What the task requires: What lines in the entries below contain the word "read"? Copy all of them.

-- Available data follows --

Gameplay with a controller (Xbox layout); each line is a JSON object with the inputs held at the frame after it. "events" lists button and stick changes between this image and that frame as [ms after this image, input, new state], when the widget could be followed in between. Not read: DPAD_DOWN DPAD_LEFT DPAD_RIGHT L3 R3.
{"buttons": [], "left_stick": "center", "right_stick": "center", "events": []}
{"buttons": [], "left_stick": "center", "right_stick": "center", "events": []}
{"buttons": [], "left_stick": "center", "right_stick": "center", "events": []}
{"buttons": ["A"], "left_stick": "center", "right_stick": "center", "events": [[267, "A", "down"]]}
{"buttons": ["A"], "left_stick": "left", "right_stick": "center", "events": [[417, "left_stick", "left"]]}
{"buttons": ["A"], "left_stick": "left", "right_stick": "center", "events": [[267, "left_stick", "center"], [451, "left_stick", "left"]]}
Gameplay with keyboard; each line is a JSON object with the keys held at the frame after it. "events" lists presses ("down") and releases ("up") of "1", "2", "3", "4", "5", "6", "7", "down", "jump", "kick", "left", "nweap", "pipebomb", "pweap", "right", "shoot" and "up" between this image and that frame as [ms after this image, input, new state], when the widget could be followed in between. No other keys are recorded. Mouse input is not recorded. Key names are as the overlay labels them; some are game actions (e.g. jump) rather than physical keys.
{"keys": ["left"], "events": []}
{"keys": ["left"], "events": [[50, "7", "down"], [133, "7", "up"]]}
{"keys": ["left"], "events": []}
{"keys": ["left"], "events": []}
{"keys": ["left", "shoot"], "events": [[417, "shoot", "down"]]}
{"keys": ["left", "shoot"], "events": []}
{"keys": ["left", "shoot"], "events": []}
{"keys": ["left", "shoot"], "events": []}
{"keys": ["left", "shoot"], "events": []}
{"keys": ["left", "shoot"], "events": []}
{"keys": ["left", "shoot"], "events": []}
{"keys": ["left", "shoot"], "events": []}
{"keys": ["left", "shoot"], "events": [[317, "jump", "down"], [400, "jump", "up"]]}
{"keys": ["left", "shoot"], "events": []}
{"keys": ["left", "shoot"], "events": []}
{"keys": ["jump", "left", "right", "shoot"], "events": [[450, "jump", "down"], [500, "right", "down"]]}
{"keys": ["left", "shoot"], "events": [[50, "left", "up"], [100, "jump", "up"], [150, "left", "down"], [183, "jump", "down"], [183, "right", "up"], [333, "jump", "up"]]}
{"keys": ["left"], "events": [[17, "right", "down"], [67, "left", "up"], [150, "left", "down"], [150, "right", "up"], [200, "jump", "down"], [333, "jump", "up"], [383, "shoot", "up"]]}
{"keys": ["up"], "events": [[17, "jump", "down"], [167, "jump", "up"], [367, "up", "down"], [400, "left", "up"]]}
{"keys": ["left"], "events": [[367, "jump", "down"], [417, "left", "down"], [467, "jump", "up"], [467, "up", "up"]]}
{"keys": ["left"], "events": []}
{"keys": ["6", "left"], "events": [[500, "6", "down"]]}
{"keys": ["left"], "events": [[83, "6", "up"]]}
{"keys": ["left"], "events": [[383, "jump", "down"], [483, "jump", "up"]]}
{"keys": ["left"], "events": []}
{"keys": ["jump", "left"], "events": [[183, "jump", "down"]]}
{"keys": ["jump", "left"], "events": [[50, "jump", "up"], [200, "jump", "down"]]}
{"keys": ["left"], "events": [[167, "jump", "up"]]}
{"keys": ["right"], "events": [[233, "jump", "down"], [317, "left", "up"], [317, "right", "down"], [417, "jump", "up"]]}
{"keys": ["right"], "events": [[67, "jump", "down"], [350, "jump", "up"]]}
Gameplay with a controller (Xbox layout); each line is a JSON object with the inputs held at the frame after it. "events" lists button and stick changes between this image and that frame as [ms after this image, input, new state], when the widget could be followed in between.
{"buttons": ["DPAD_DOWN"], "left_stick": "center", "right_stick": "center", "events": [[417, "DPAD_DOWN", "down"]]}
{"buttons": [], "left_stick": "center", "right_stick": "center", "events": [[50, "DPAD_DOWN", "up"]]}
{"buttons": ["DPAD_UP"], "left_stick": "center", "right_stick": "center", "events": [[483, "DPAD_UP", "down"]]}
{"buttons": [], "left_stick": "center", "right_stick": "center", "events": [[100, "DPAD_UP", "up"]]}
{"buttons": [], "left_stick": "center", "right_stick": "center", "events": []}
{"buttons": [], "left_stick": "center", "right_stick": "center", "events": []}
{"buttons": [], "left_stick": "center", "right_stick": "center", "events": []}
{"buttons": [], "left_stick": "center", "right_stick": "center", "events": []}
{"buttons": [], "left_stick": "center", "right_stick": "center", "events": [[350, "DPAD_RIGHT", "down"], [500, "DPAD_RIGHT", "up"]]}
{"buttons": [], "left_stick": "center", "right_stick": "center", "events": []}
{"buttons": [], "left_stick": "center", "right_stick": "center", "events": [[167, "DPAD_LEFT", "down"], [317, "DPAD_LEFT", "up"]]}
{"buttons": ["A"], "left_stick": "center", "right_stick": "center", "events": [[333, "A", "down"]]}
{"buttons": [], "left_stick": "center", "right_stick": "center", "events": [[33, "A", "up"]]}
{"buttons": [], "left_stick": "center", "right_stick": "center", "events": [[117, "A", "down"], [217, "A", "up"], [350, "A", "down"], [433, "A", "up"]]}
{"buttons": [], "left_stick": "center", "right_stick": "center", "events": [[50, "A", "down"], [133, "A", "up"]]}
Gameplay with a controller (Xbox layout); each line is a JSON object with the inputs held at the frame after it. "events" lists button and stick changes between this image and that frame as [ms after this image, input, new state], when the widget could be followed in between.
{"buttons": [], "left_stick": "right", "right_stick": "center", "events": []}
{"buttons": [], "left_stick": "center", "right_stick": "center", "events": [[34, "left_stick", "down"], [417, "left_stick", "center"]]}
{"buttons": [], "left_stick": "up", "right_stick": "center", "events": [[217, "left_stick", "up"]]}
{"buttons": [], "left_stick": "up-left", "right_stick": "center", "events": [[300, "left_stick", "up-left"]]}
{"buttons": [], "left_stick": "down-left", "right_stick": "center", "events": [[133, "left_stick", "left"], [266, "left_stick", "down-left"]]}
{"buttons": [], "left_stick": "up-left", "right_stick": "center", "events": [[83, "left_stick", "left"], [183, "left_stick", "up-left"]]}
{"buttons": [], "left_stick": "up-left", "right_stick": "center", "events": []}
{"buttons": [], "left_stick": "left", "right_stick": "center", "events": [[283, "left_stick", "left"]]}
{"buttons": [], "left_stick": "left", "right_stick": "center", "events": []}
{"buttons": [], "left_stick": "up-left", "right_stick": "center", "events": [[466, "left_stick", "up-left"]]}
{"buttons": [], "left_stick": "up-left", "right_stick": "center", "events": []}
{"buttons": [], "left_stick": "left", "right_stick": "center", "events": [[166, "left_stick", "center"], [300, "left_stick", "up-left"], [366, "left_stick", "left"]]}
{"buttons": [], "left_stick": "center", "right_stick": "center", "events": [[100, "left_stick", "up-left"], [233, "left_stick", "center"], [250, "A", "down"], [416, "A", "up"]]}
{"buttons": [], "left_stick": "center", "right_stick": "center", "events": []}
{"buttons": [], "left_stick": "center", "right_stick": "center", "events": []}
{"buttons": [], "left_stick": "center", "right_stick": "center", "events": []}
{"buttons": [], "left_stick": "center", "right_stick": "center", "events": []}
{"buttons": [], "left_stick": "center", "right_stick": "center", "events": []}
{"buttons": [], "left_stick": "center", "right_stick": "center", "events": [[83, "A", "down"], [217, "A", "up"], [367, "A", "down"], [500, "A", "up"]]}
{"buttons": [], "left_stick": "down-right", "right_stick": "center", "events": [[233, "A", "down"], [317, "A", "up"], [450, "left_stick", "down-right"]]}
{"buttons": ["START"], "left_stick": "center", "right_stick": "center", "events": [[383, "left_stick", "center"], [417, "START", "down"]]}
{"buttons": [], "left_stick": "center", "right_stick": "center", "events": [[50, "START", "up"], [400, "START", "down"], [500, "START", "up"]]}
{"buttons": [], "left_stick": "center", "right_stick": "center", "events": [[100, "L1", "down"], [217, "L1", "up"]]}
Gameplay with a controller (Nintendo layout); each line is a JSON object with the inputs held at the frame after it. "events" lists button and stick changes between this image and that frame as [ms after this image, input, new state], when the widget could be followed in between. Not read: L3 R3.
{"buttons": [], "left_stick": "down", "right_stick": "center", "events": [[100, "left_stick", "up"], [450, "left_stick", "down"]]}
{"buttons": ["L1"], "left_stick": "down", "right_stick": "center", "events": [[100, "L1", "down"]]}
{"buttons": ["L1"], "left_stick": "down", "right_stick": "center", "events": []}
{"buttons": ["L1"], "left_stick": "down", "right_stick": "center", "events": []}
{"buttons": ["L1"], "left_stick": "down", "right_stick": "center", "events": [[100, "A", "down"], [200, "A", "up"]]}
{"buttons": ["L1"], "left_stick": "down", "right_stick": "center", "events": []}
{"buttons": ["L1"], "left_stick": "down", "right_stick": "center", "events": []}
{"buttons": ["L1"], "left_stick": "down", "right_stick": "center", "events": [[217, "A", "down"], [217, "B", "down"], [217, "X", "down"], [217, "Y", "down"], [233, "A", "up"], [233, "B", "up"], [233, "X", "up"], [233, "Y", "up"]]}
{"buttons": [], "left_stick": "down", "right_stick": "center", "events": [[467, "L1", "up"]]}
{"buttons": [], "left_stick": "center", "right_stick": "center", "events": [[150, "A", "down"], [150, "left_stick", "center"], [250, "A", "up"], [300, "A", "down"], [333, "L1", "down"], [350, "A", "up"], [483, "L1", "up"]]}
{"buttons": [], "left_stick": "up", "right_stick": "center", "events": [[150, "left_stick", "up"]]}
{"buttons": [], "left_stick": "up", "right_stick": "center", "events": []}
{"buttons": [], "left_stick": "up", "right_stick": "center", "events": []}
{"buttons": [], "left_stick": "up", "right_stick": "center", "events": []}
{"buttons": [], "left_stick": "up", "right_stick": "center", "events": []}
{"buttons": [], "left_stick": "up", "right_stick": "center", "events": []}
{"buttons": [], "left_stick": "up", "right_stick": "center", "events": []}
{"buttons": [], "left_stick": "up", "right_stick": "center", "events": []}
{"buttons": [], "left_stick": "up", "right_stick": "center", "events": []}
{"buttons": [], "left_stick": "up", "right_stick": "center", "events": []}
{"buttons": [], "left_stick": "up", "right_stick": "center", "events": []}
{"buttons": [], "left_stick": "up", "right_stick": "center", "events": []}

-- Available data concluded --

Reply to the task:
Gameplay with a controller (Xbox layout); each line is a JSON object with the inputs held at the frame after it. "events" lists button and stick changes between this image and that frame as [ms after this image, input, new state], when the widget could be followed in between. Not read: DPAD_DOWN DPAD_LEFT DPAD_RIGHT L3 R3.
Gameplay with a controller (Nintendo layout); each line is a JSON object with the inputs held at the frame after it. "events" lists button and stick changes between this image and that frame as [ms after this image, input, new state], when the widget could be followed in between. Not read: L3 R3.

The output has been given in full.